AEP essay practice

  • Describe one of Han Sai Por’s sculpture.

[ Image taken from boonscafe ]

“Spirit of Nature”, 1991

Spirit of nature consists of 3 structures, each made from granite. The structures are curvy and seemingly resemble the trunk of an elephant or a wave. The shape of each structure is organic, giving the entire figure a sinuous and flowing form.

All the figures in the sculpture are of the same colour and texture. They are a stony grey with faint black dots and are generally smooth to touch.

One of the structures is positioned such that it lies horizontally on the ground while the other two are placed vertically, seemingly stretching outwards towards the sky.

Each of the structures seems to represent a tube, with the base attached to the ground rather enlarged. The visible end of the tube has a dent in it, like the snout of an elephant trunk.

 

  • Describe one of Antony Gormley’s installation, in relation to the concept of Land Art.

[ Image taken from Newcastle Website ]

[ Image taken from Wikipedia ]

Angel of the North, 1998

One notable installation of Antony Gormley is Angel of North, located on an open field in Gateshead, UK.

It is a 20 meter tall structure of a man who has two wing-like structures attached to the sides of its torso, in replacement of the arms. The structure weighs 200,000 kilograms, with the body weighing 100,000 kg and the wings at 50,000 kg each. The entire piece was made from Cor-ten steel and cost £800,000 to construct.

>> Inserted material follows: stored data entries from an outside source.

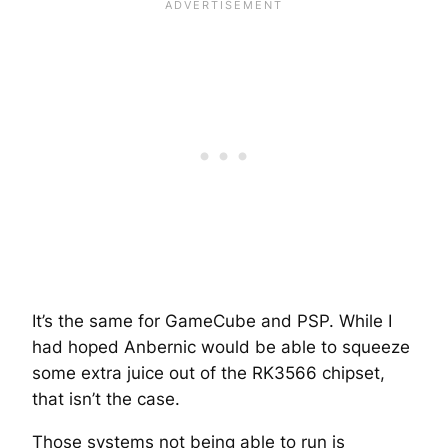
It’s the same for GameCube and PSP. While I
had hoped Anbernic would be able to squeeze
some extra juice out of the RK3566 chipset,
that isn’t the case.
Those systems not being able to run is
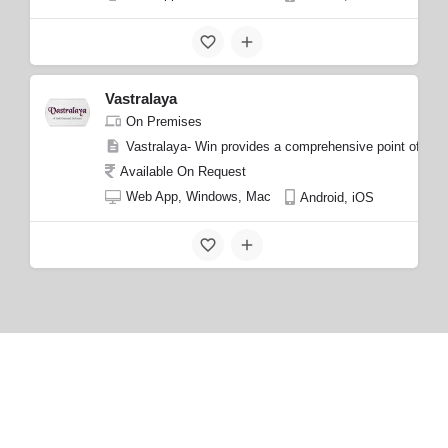
Vastralaya
On Premises
Vastralaya- Win provides a comprehensive point of sale (
Available On Request
Web App, Windows, Mac
Android, iOS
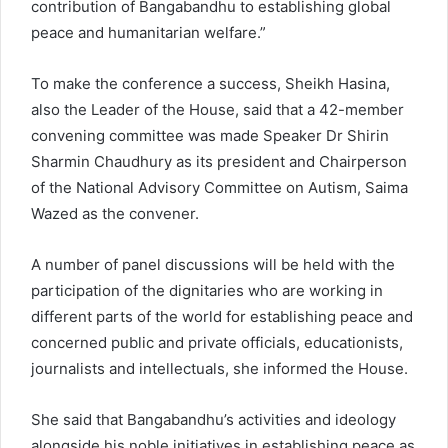
contribution of Bangabandhu to establishing global
peace and humanitarian welfare.”
To make the conference a success, Sheikh Hasina,
also the Leader of the House, said that a 42-member
convening committee was made Speaker Dr Shirin
Sharmin Chaudhury as its president and Chairperson
of the National Advisory Committee on Autism, Saima
Wazed as the convener.
A number of panel discussions will be held with the
participation of the dignitaries who are working in
different parts of the world for establishing peace and
concerned public and private officials, educationists,
journalists and intellectuals, she informed the House.
She said that Bangabandhu’s activities and ideology
alongside his noble initiatives in establishing peace as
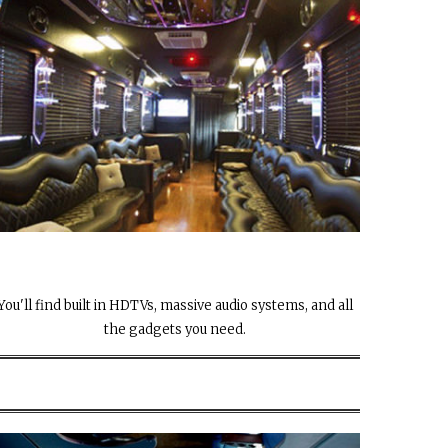
You'll find built in HDTVs, massive audio systems, and all
the gadgets you need.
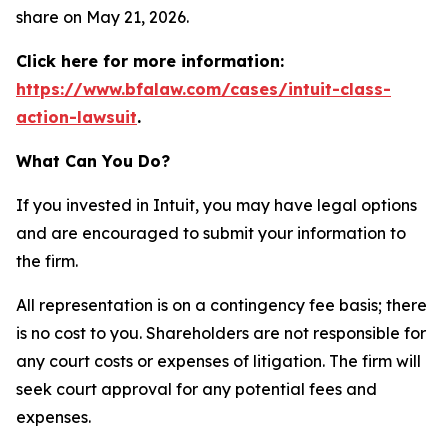
share on May 21, 2026.
Click here for more information:
https://www.bfalaw.com/cases/intuit-class-
action-lawsuit
.
What Can You Do?
If you invested in Intuit, you may have legal options
and are encouraged to submit your information to
the firm.
All representation is on a contingency fee basis; there
is no cost to you. Shareholders are not responsible for
any court costs or expenses of litigation. The firm will
seek court approval for any potential fees and
expenses.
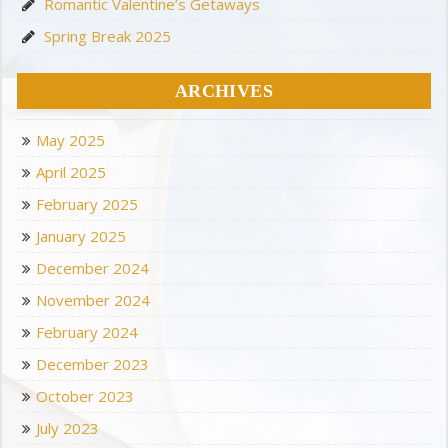
Romantic Valentine’s Getaways
Spring Break 2025
ARCHIVES
May 2025
April 2025
February 2025
January 2025
December 2024
November 2024
February 2024
December 2023
October 2023
July 2023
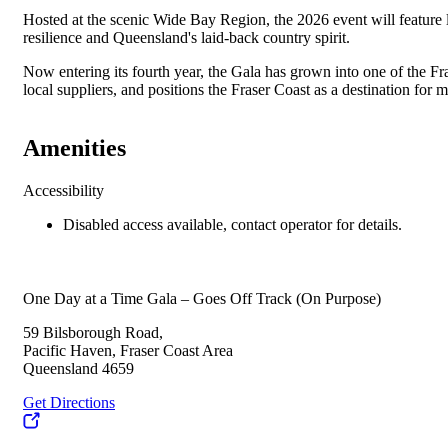
Hosted at the scenic Wide Bay Region, the 2026 event will feature 
resilience and Queensland's laid-back country spirit.
Now entering its fourth year, the Gala has grown into one of the Fr
local suppliers, and positions the Fraser Coast as a destination for 
Amenities
Accessibility
Disabled access available, contact operator for details.
One Day at a Time Gala – Goes Off Track (On Purpose)
59 Bilsborough Road,
Pacific Haven, Fraser Coast Area
Queensland 4659
Get Directions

The structure is of a dark bronze colour, possibly due to its permanent exposure to sunlight and precipitation. The form of the structure is very solid and the two plane structures attached by the side are generally straight and thick. Their position, as well as the title of the art piece, suggests that they are intended to be wings. However, unlike conventional angels depicted in biblical paintings, the wings of this sculpture are straight and rectangular, bearing semblance to the wings of an aircraft instead.

The entire surface of the structure is covered by thick lines of steel that are concentrated mostly on the body, eventually spreading out more neatly on the wings. The man in the figure stands with his body upright, his back straight and legs together.

The installation is representative of the concept of land art; it is placed on an open space to imply that the landscape surrounding the creation is to be considered as part of the sculpture as well. Another of Gormley’s sculpture, titled Another Place, expresses this concept as well.

[ Image taken from The Stavanger region ]

Another Place, 1997

Another Place consists of 100 cast iron figures which face out to sea. They are distributed over about 3 km of beach. Each figure is about 1.9 in height and weighs around 650kg.

Another Place can be considered land art because the figures are seemingly a part of the ocean. They are embedded in the sand on the shore, and are revealed and submerged by the sea depending on the tide. In this sense, they appear to be continuous with the land beneath them, and are a part of their surroundings.

Another Place has been exhibited in Germany, Norway and Belgium.